— Task requirements —
Pictures stay out; everything else in the records is to be copied exactly.

>>>>

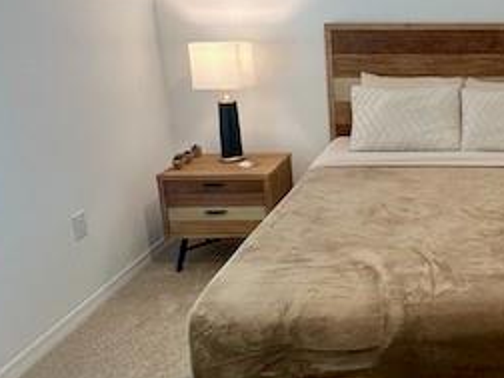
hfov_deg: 49.4
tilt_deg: -12.4
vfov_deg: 42.6
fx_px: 480
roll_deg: -0.1
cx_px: 452
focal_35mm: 33
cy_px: 140
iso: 250
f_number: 1.8
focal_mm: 1.57
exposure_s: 1/100
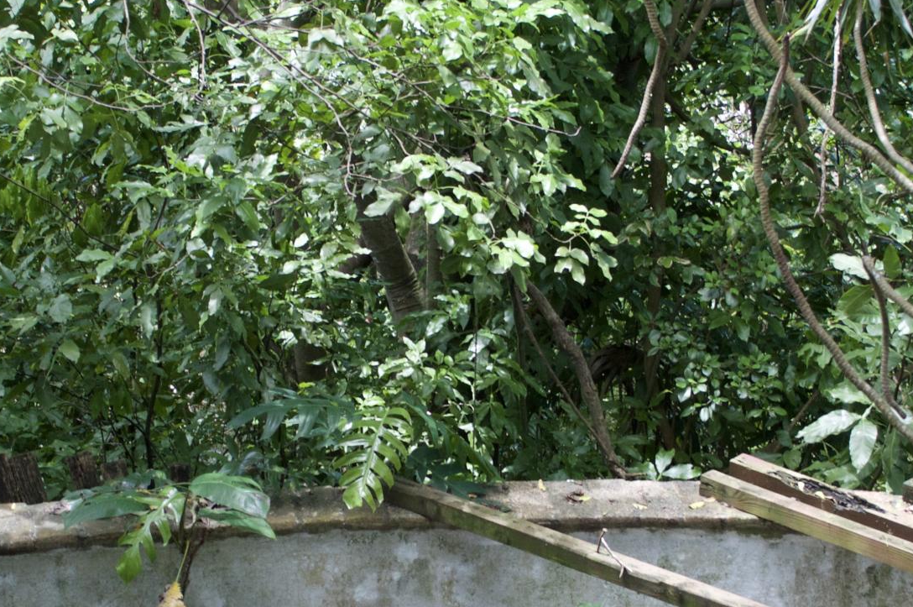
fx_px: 2305
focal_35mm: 91
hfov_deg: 22.4
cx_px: 362
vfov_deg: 15.0
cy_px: 423
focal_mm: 22
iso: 400
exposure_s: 1/100
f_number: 5
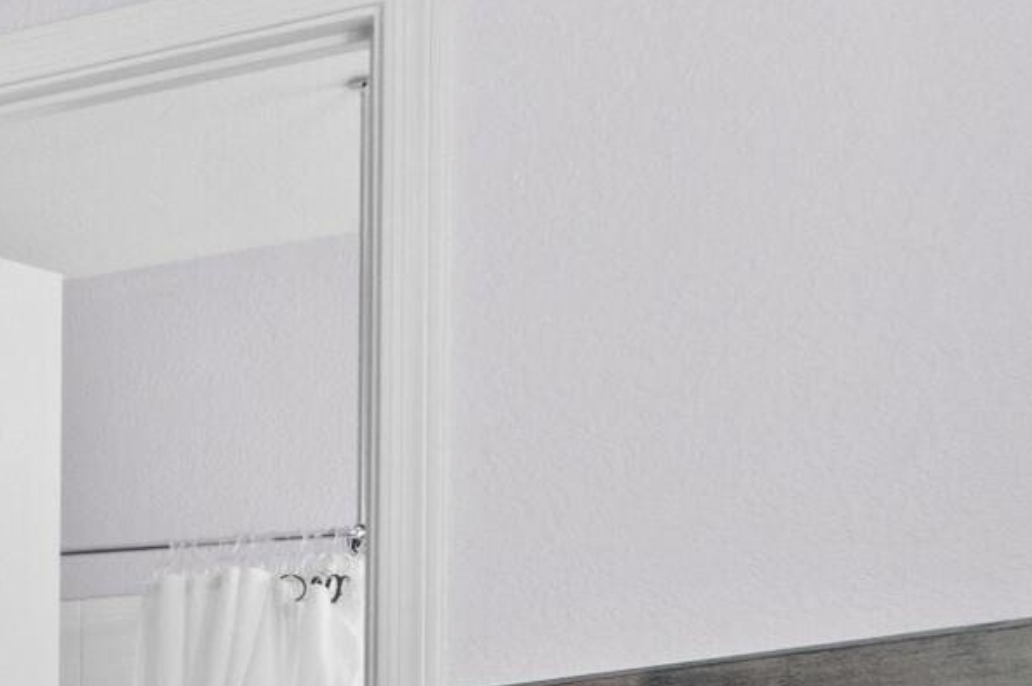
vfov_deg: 15.9
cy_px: 897
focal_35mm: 81
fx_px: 2319
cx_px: -1166
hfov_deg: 16.8
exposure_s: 1/6
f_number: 18
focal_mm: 16
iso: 2000
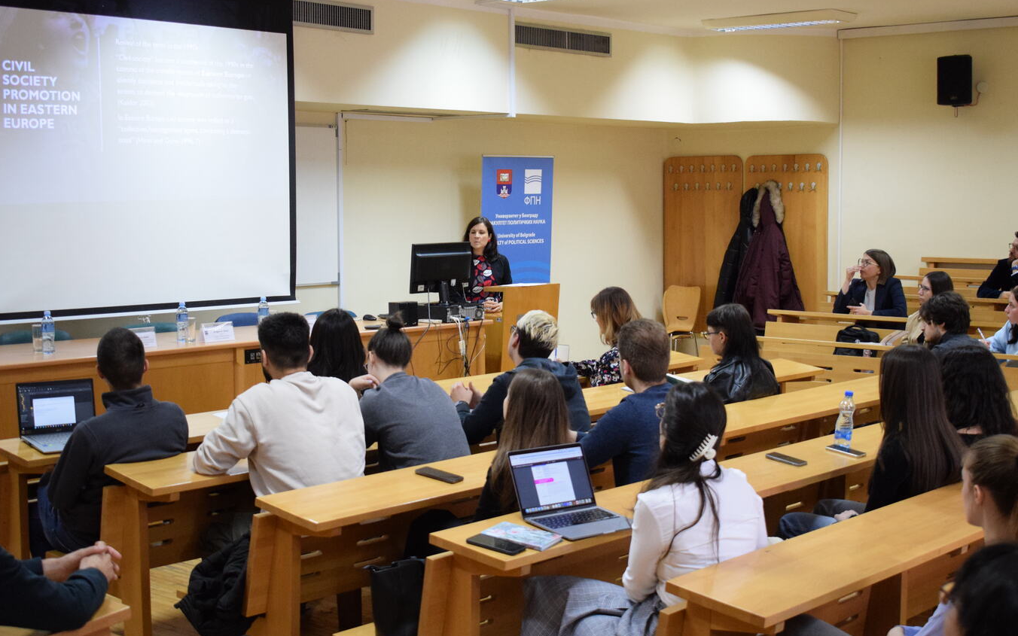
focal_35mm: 53
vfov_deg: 24.6
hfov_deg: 38.5
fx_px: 1458
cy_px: 324
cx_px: 547
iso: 2500
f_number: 5
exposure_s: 1/60
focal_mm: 31
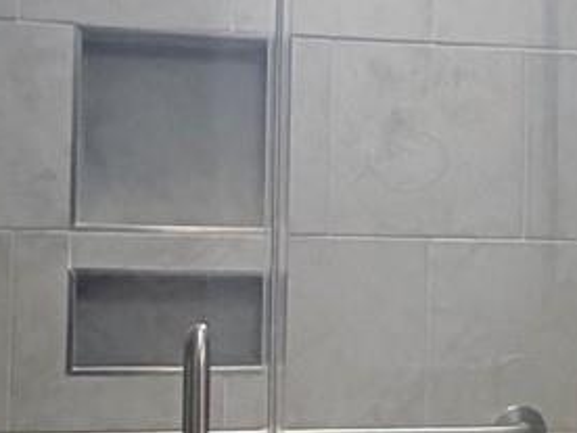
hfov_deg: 18.2
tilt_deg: +1.9
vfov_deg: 14.2
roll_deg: -0.2
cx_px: 642
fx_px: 1734
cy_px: 215
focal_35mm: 104
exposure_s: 1/120
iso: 200
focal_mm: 2.22
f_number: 2.2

<<<<

— Response area —
hfov_deg: 49.4
tilt_deg: -12.4
vfov_deg: 42.6
fx_px: 480
roll_deg: -0.1
cx_px: 452
focal_35mm: 33
cy_px: 140
iso: 250
f_number: 1.8
focal_mm: 1.57
exposure_s: 1/100
fx_px: 2305
focal_35mm: 91
hfov_deg: 22.4
cx_px: 362
vfov_deg: 15.0
cy_px: 423
focal_mm: 22
iso: 400
exposure_s: 1/100
f_number: 5
vfov_deg: 15.9
cy_px: 897
focal_35mm: 81
fx_px: 2319
cx_px: -1166
hfov_deg: 16.8
exposure_s: 1/6
f_number: 18
focal_mm: 16
iso: 2000
focal_35mm: 53
vfov_deg: 24.6
hfov_deg: 38.5
fx_px: 1458
cy_px: 324
cx_px: 547
iso: 2500
f_number: 5
exposure_s: 1/60
focal_mm: 31
hfov_deg: 18.2
tilt_deg: +1.9
vfov_deg: 14.2
roll_deg: -0.2
cx_px: 642
fx_px: 1734
cy_px: 215
focal_35mm: 104
exposure_s: 1/120
iso: 200
focal_mm: 2.22
f_number: 2.2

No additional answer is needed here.